There’s a theory of education called “learning thresholds” which I wrote about for my post-grad certificate, back when I was treading the academic path. It’s an idea I use widely in my professional life today, for reasons I’ll get to.
A learning threshold is a point on a learning curve where a paradigm shift in thinking is required. Not only do you have to learn new knowledge to cross the threshold, but you have to accept that the new knowledge alters or invalidates most of your old knowledge.
“Christian mythology gave us a millenia or so of cultural dark ages. I wonder sometimes if scifi mythology will be even worse.”
Examples of learning thresholds:
- the shift from Newtonian to quantum physics.
- the concept of object oriented programming.
- use of perspective in image making.
As an educator, learning thresholds are a very useful way of understanding where studemts will struggle, or even rebel. It takes a high degree of ego control from a student to admit that knowledge they hold is “wrong”. Not all students cross the threshold.
As a writer and journalist, learning thresholds tell me where the attention of my readers is. For instance, if I write about how Donald Trump uses socialist ideas to appeal to his voters, I’m hitting a learning threshold. The idea is true, but quite contrary to the more simplistic idea of Trumpism many folks hold.
We’re compelled to debate learning thresholds, as a way to cross into deeper understanding of the issue. Many people will insist the idea is wrong, “TRUMP’S NO SOCIALIST!” But if the idea was simply wrong, it would just be ignored. It’s because it represents a learning threshold that we give it our attention.
What are the learning threshold’s for science fiction?
On one level, science fiction is a genre of entertainment media, that tells stories with sciencey bits. Space rockets! Robowarriors! Hyperdrives! It’s a Will Smith movie you watch on Netflix, or an Arthur C Clarke novel you loaned out from the library when you were ten. Billions of people engage with scifi, and most don’t need to know any more than this.
But, if you start to dig more deeply into science fiction, especially if you start to think about making it, you’re going to encounter another way of thinking about scifi. Like all threshold concepts, it’s an idea that can only really be grasped if you’re willing to let go of your old understanding.
Science fiction is our modern mythology.
I’m not going to argue the case for scifi as mythology here. You’re either on it, and you’ve read Tolkien on mythopoeia and the other arguments in favour, or it’s an idea you’re not ready for. That’s the nature of learning thresholds – you have to cross them, nobody else can do it for you.
But I will look at some of the reasons why the idea hits resistance:
- It requires an expert knowledge of mythology. Myths aren’t nonsense stories from the past. They were the formational narratives of the cultures that our culture evolved from.

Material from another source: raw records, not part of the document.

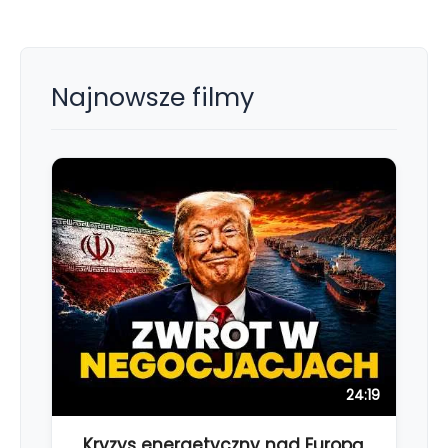
Najnowsze filmy
24:19
Kryzys energetyczny nad Europą.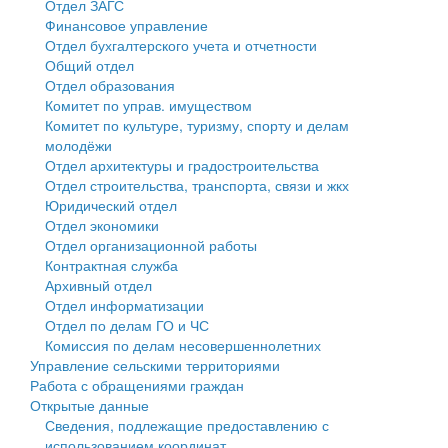
Отдел ЗАГС
Финансовое управление
Государственные услуги
Символика
муниципального округа Тверской области
Финансовое управление
Отдел бухгалтерского учета и отчетности
Общий отдел
Промышленность и АПК
Устав
Администрация Кашинского муниципального округа
Бюджет для граждан
Отдел образования
Комитет по управ. имуществом
Экономика и бизнес
Гостям округа
Тверской области
Имущество
Комитет по культуре, туризму, спорту и делам
молодёжи
...
Туризм
Управление сельскими территориями
Выявление правообладателей ранее учтенных
Отдел архитектуры и градостроительства
Отдел строительства, транспорта, связи и жкх
Культура
Открытые данные
объектов недвижимости
Юридический отдел
Отдел экономики
Образование
Работа с обращениями граждан
Имущественная поддержка субъектов малого и
Отдел организационной работы
Контрактная служба
Здравоохранение
Муниципальный контроль
среднего предпринимательства
Архивный отдел
Отдел информатизации
Социальная защита
Муниципальные услуги
Информационная поддержка субъектов малого и
Отдел по делам ГО и ЧС
Комиссия по делам несовершеннолетних
Фотоальбом
Проекты административных регламентов
среднего предпринимательства
Управление сельскими территориями
Работа с обращениями граждан
Антимонопольный комплаенс
Муниципальные программы
Открытые данные
Сведения, подлежащие предоставлению с
Противодействие коррупции
Контрольно-счетная палата
использованием координат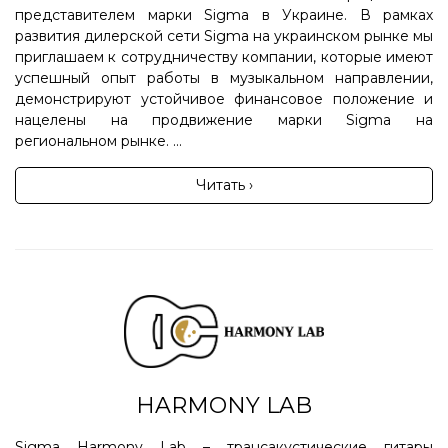
представителем марки Sigma в Украине. В рамках
развития дилерской сети Sigma на украинском рынке мы
приглашаем к сотрудничеству компании, которые имеют
успешный опыт работы в музыкальном направлении,
демонстрируют устойчивое финансовое положение и
нацелены на продвижение марки Sigma на
региональном рынке. ...
Читать ›
HARMONY LAB
Sigma Harmony Lab – трансакустические гитары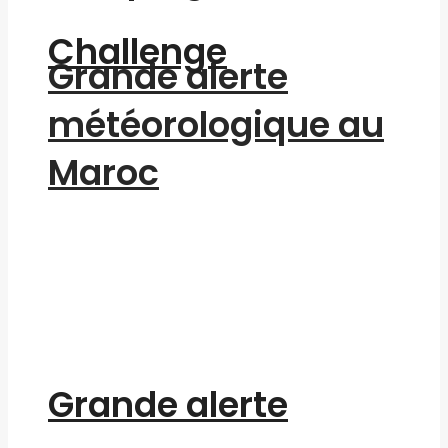
Challenge
Grande alerte
météorologique au
Maroc
Grande alerte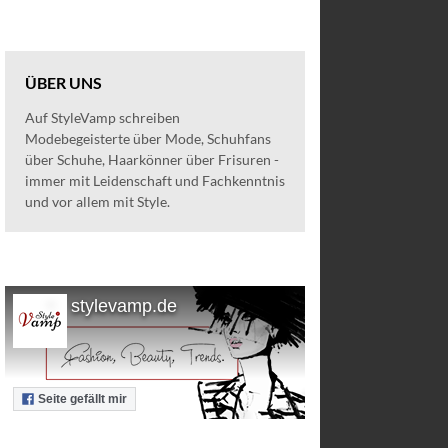
ÜBER UNS
Auf StyleVamp schreiben
Modebegeisterte über Mode, Schuhfans
über Schuhe, Haarkönner über Frisuren -
immer mit Leidenschaft und Fachkenntnis
und vor allem mit Style.
stylevamp.de
Seite gefällt mir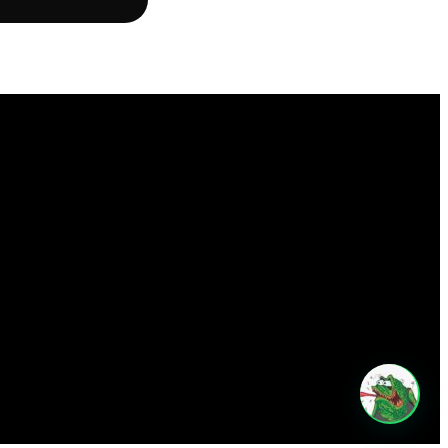
Posso te ajudar?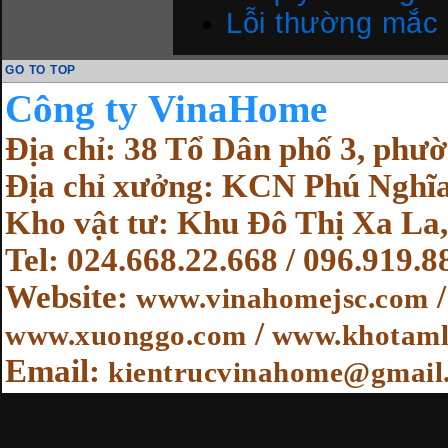
Lỗi thường mắc t
GO TO TOP
Cô
ng ty VinaHome
Địa chỉ: 38 Tổ Dân phố 3, ph
Địa chỉ xưởng: KCN Phú Nghĩa
Kho vật tư: Khu Đô Thị Xa La,
Tel: 024.668.22.668 / 096.919.8
Website
:
www.vinahomejsc.com
/
www.xuonggo.com
www.khotaml
Email:
kientrucvinahome@gmail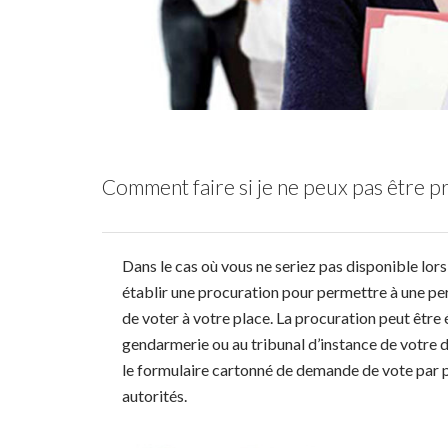
Comment faire si je ne peux pas être pr
Dans le cas où vous ne seriez pas disponible lors
établir une procuration pour permettre à une per
de voter à votre place. La procuration peut être 
gendarmerie ou au tribunal d’instance de votre dom
le formulaire cartonné de demande de vote par p
autorités.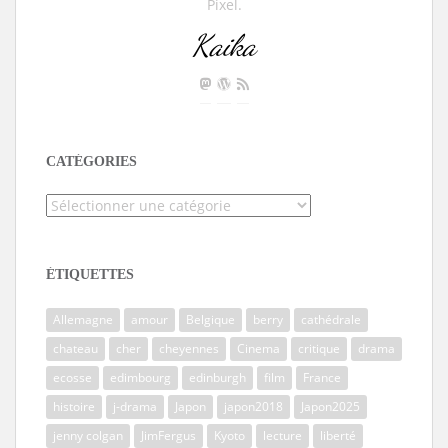
Pixel.
Kaika
CATÉGORIES
Catégories
ÉTIQUETTES
Allemagne
amour
Belgique
berry
cathédrale
chateau
cher
cheyennes
Cinema
critique
drama
ecosse
edimbourg
edinburgh
film
France
histoire
j-drama
Japon
japon2018
Japon2025
jenny colgan
JimFergus
Kyoto
lecture
liberté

- If scifi is a mythology, it’s doing a lot more than entertaining us. Consider the strange, outright cult like obsession that follows The Matrix. Swallowing the Red Pill has become the 21st century equivalent of seeking redemption by eating the flesh of Christ the Saviour.
- Future humans will almost certainly look back on our mythology of space craft, aliens and warp drives as just as crazily wrong as all the mythologies that came before it.
Will we one day worship the Best Science Fiction of The Year anthologies?
My recent list of “scifi novels to rewire your consciousness” got the same comment about 200 times on various forums where it was posted.
What’s the Bible doing on a scifi list? What’s the Bhagavad Gita doing on a scifi list?
If you’re asking that question, and especially if you’re angry or confused by it, you’re standing at the threshold of a deeper understanding of scifi. If it seems totally obvious to you, congrats, you already passed to the next level. Ten years ago I was studyng scifi writing at Clarion, and even though I knew of the idea, I didn’t really get it.
What I find fascinating, and a little bit terrifying, about scifi as a mythology, is how quickly it’s metastisising into a belief system of religious proportions. It took centuries for a some fantasy stories written by a Mesopotamian princess to be raised into a the holy text of the Abrahamic religions. In a matter of a few decades scifi has given birth to transhumanism, with a growing army of adherents convinced they have a shot at eternal life in silicon heaven, if they can just make it to the Rapture of the Geeks.
Christian mythology gave us a millenia or so of cultural dark ages. I wonder sometimes if scifi mythology will be even worse.